No Grow Safe, cada animal é identificado com um brinco eletrônico e sensor que revela quando e quanto ele se alimenta, ao identificar a diferença de peso de ração no comedouro antes e depois. Os testes serão feitos com dietas padronizadas, para que se determinem os animais de melhor desempenho alimentar. “A ideia é chegarmos a uma equação que possa predizer o ganho de peso e o consumo, a partir deste acompanhamento individual. Mas a perspectiva futura é identificar, nestes animais de melhor desempenho, marcadores moleculares que reconheçam genes para a melhor eficiência e, quem sabe, chegar a identificar os mais eficientes a partir de coletas de sangue”, explica o pesquisador Diego Galvani, da área de Nutrição Animal da Embrapa Caprinos e Ovinos.
A identificação de animais, nos rebanhos, que aproveitem melhor os nutrientes pode contribuir para sistemas de produção mais sustentáveis, inclusive ecologicamente: a melhor nutrição pode reduzir a emissão de gases de efeito estufa e de resíduos, que saem na urina e fezes e podem até contaminar o lençol freático. A Embrapa também trabalha para o balanceamento de dietas com compostos que reduzam a emissão de metano e maximizem a eficiência alimentar.

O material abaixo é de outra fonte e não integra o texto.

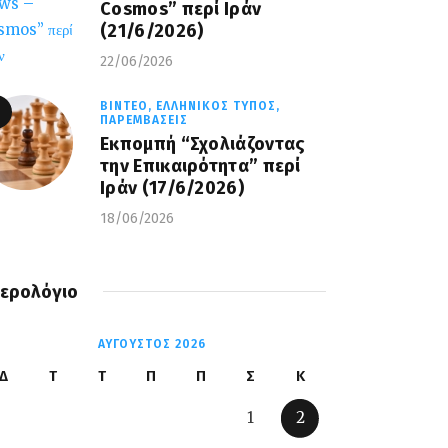
Cosmos” περί Ιράν
(21/6/2026)
22/06/2026
ΒΊΝΤΕΟ,
ΕΛΛΗΝΙΚΌΣ ΤΎΠΟΣ,
ΠΑΡΕΜΒΆΣΕΙΣ
Εκπομπή “Σχολιάζοντας
την Επικαιρότητα” περί
Ιράν (17/6/2026)
18/06/2026
ερολόγιο
ΑΎΓΟΥΣΤΟΣ 2026
Δ
Τ
Τ
Π
Π
Σ
Κ
1
2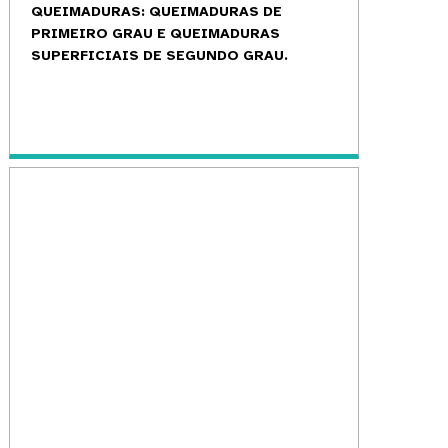
QUEIMADURAS: QUEIMADURAS DE
PRIMEIRO GRAU E QUEIMADURAS
SUPERFICIAIS DE SEGUNDO GRAU.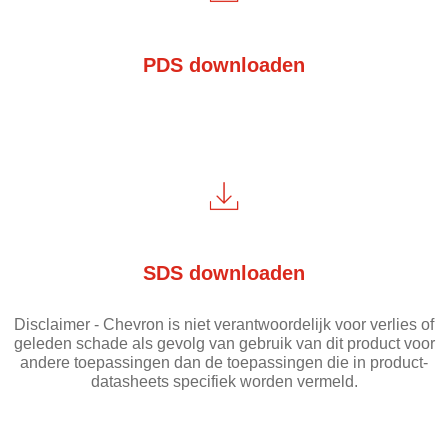
PDS downloaden
SDS downloaden
Disclaimer - Chevron is niet verantwoordelijk voor verlies of
geleden schade als gevolg van gebruik van dit product voor
andere toepassingen dan de toepassingen die in product-
datasheets specifiek worden vermeld.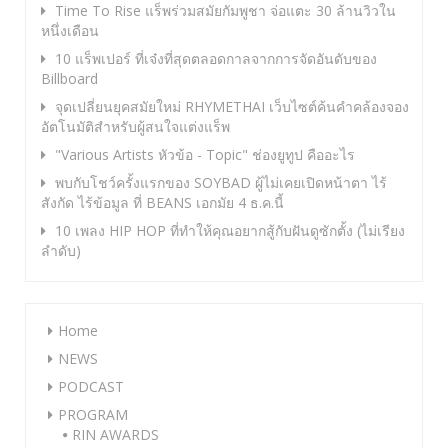
Time To Rise แร็พร่วมสมัยกัมพูชา จ่อแตะ 30 ล้านวิวใน
หนึ่งเดือน
10 แร็พเปอร์ ที่เจ๋งที่สุดตลอดกาลจากการจัดอันดับของ
Billboard
จุดเปลี่ยนยุคสมัยใหม่ RHYMETHAI เว็บไซต์ค้นคำคล้องจอง
อัตโนมัติสำหรับผู้สนใจแต่งแร็พ
"Various Artists หัวข้อ - Topic" ช่องยูทูป คืออะไร
พบกับโชว์ครั้งแรกของ SOYBAD ผู้ไม่เคยเปิดหน้าตา ไร้
สังกัด ไร้ข้อมูล ที่ BEANS เอกมัย 4 ธ.ค.นี้
10 เพลง HIP HOP ที่ทำให้คุณอยากสู้กับฝันดูซักตั้ง (ไม่เรียง
ลำดับ)
Home
NEWS
PODCAST
PROGRAM
RIN AWARDS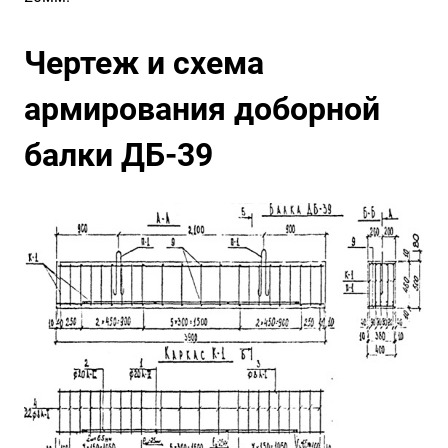
Чертеж и схема
армирования доборной
балки ДБ-39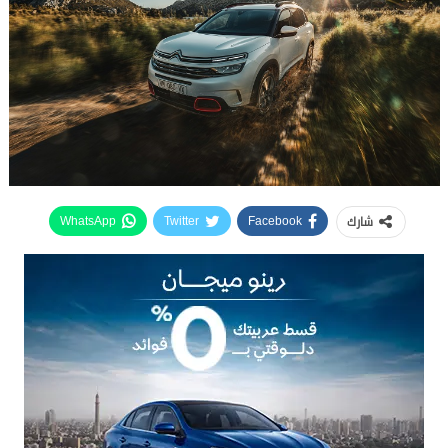
شارك
WhatsApp
Twitter
Facebook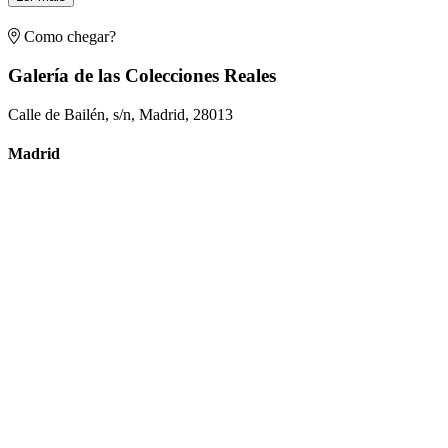
Como chegar?
Galería de las Colecciones Reales
Calle de Bailén, s/n, Madrid, 28013
Madrid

“Antes, para reduzir os custos de produção relacionados à alimentação, você buscava substituir os ingredientes por outros mais baratos. Isso até reduz custo, mas nem sempre contribui para a eficiência do sistema, pois o valor nutricional da dieta pode piorar”, ressalta Galvani. A intenção é encontrar, na biodiversidade da Caatinga, plantas ricas em compostos secundários que, uma vez inseridas na dieta, acrescentem nutrientes que possam equilibrar a dieta, reduzindo a fermentação de metano e a emissão de gases por parte do animal.
Caprinos no Brasil
No Nordeste brasileiro, estão concentrados alguns dos maiores rebanhos de caprinos e de ovinos no País. Sozinha, a região concentra 90% da população de caprinos, cerca de 8,4 milhões de cabeças, e de 57% de ovinos, aproximadamente 9,8 milhões de animais, de todo o território nacional. No caso dos caprinos, Bahia, Pernambuco, Piauí e Ceará são os únicos estados brasileiros a terem rebanhos com mais de um milhão de cabeças. Os mesmos quatro estados se somam ao Rio Grande do Sul como os cinco maiores rebanhos de ovinos do Brasil. Esses animais, em geral, têm boa adaptação, produzindo leite, carne e pele, mesmo em condições extremas de temperatura, chuvas e oferta de alimentos irregulares. Esses fenômenos climáticos são verificados não somente no Brasil, mas em diversas outras regiões do planeta com condições climáticas semelhantes.